Утром родители получили её письмо с простой мыслью: «Не ищите меня. Выбрала свободу. Простите». Мэри уговорила её не упоминать о нападении – общество всё равно встало бы на сторону Поля. Понимая, что не сможет им объяснить истинную причину своего отказа, она написала, что хочет отправиться в далёкое путешествие, а создание семьи не входит в её планы. Письмо она отправила с нарочным. Одолжив деньги у крестной, Хелен, набравшись смелости перед неизвестностью, отправилась на вокзал.

Там, на вокзале, сжимая чемодан с красками и билетом в Турин, она впервые за эти дни улыбнулась по-настоящему.

Глава 5. Дом, милый дом

Граница России и Германии
(Вержболово – Эйдкунен)

Утро. Запах креозота резко ударил в нос, смешавшись со свежим морозным воздухом под шум толпы и гудки поездов на приграничной станции. Небольшой городок Вержболово с одноимённой железнодорожной станцией, расположенный на линии Петербург – Кёнигсберг – Берлин, был главными сухопутными воротами из России в Европу. Здесь сталкивались миры: русские шубы и европейские цилиндры, густой дым самоваров и элегантный аромат кофе. Славянский Вавилон, где даже воздух звенел от смешения языков – то ли молитва, то ли ругань.

Главной особенностью вокзала была двусторонняя колея: с одной стороны – широкая русская, с другой – узкая европейская. Пассажиры, словно муравьи в гигантском муравейнике, перетекали из одного поезда в другой через здание вокзала, где пограничники с лицами, на которых навеки застыла скука, ставили печати в документах. Пройдя пограничные и таможенные процедуры, путешествующие выходили с другой стороны, где их уже ожидал поезд, стоящий на узких вагонных тележках. Аналогичная ситуация повторялась в Эйдкунене при следовании в обратном направлении в Россию.

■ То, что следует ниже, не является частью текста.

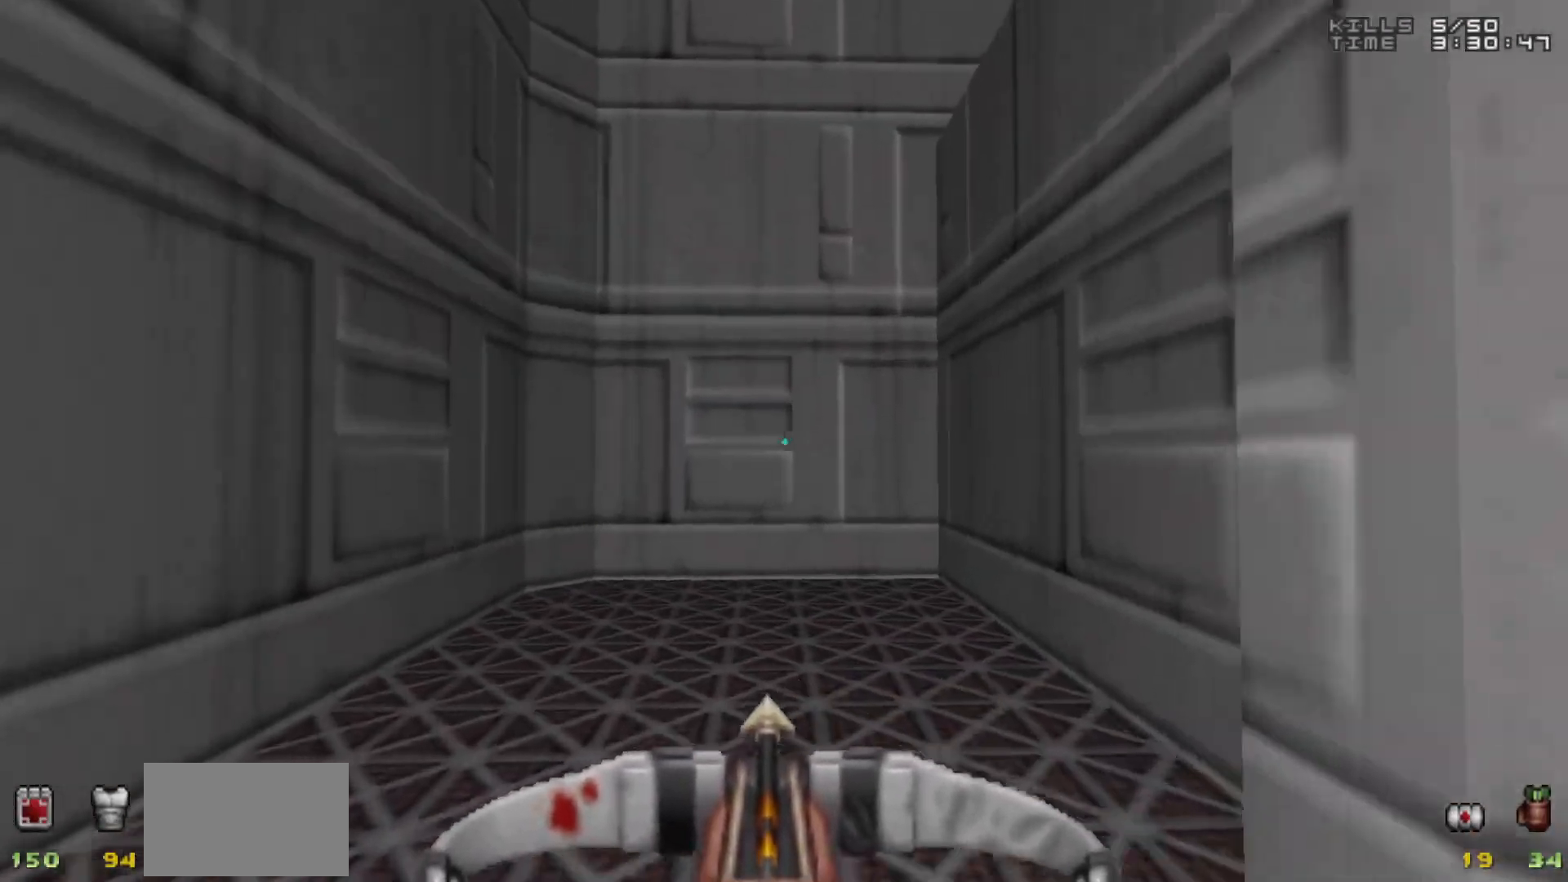
{"keys": [], "mouse": [], "events": [[33, "w", "up"]]}
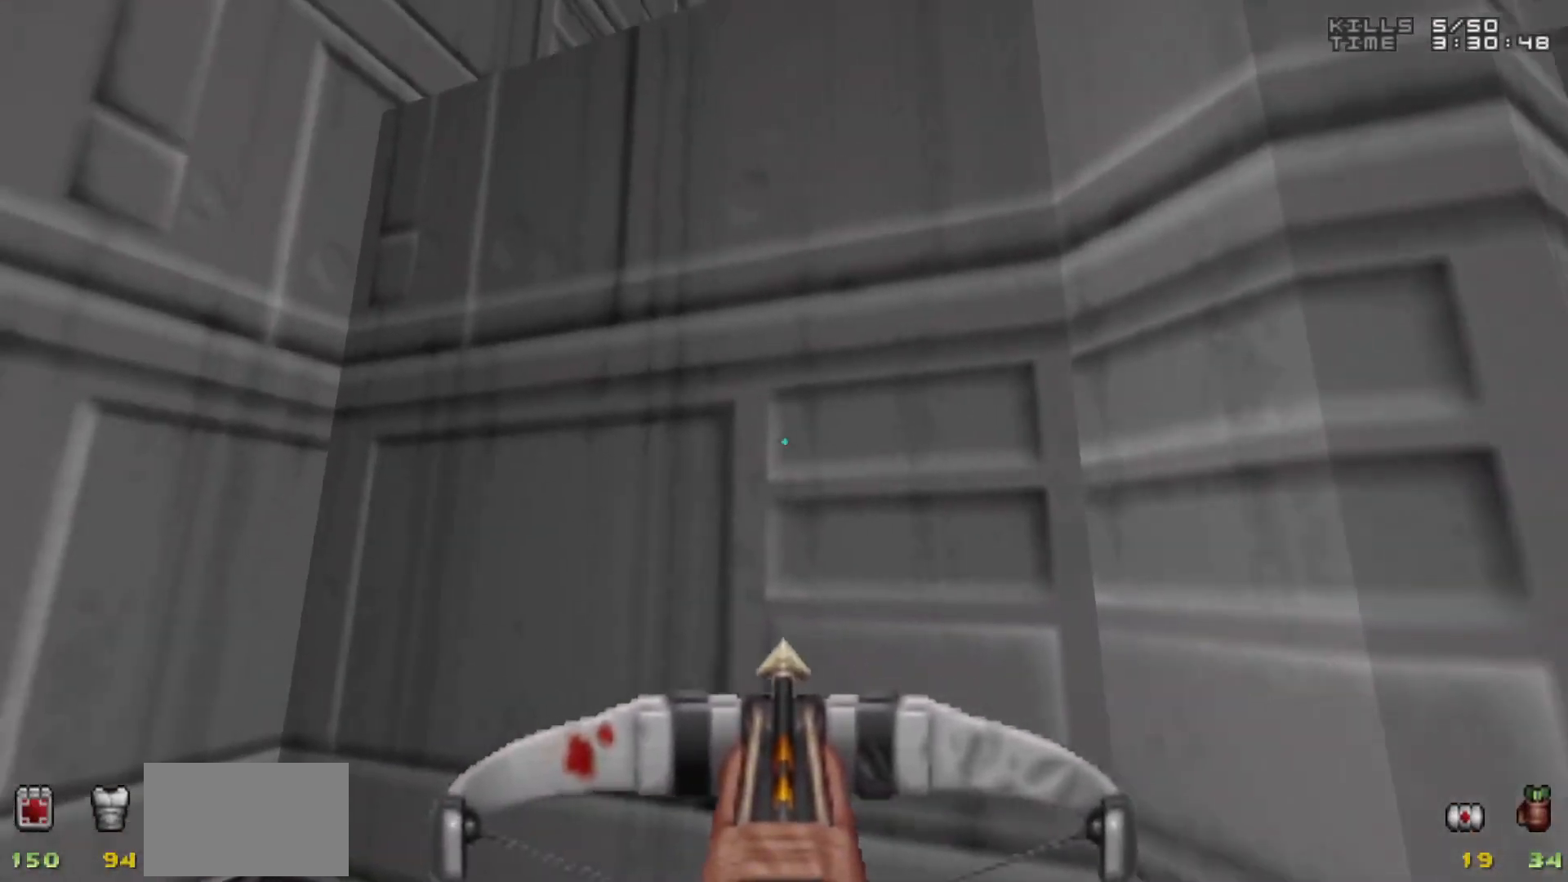
{"keys": [], "mouse": [], "events": []}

Эрнест, выйдя из вагона на перрон, легко подхватив саквояж, проследовал за толпой, в очередной раз порадовавшись в душе, что не был отягощён большим количеством багажа. В России по своим масштабам и роскоши вокзал в Вержболово уступал лишь столичному Варшавскому в Санкт-Петербурге: огромные залы с хрустальными люстрами, гостиницы, рестораны трёх классов. Царские и светские апартаменты, пахнущие лавандой и властью. Неподалёку от главного здания вокзала размещались таможня, паровозное и вагонное депо, а также прочие строения, характерные для крупных приграничных станций; имелся даже гараж для персонального царского поезда. Станцию проектировали французы, а возводили немцы. Эрнест не знал этого, но, будь ему известно, наверняка бы усмехнулся и был бы горд за соотечественников: «Typisch Deutsch[5] – даже ворота в Россию возводят по расписанию».

Усатый толстый пограничник, похожий на вальяжного кота, небрежно шлёпнул печать в паспорт:

– Счастливого пути, герр Лакур. Не заблудитесь в цивилизации.

Эрнест едва сдержал смех.

Скоро Лакур вновь занял место в вагоне.

За час до прибытия в Кёнигсберг Эрнест и Владимир Коробов снова увиделись в вагоне-ресторане. Инженер, с лицом, обветренным сибирскими буранами, жестикулировал, разливая чай:

– Непременно посетите Сибирь и Китай, мой друг! Мост через Обь – это будет шедевр, сравнимый с Великой стеной! – напоследок напомнил Владимир Ефимович. Он стукнул кулаком по столу, заставив звенеть фарфор.

– Обязательно! – Эрнест прищурился, представив бескрайние степи. – Хочу увидеть его не меньше, чем Китайскую стену и раньше, чем он успеет заржаветь!

Они рассмеялись, но в глазах Коробова мелькнула тень: словно он расставался не с попутчиком, а с частью себя.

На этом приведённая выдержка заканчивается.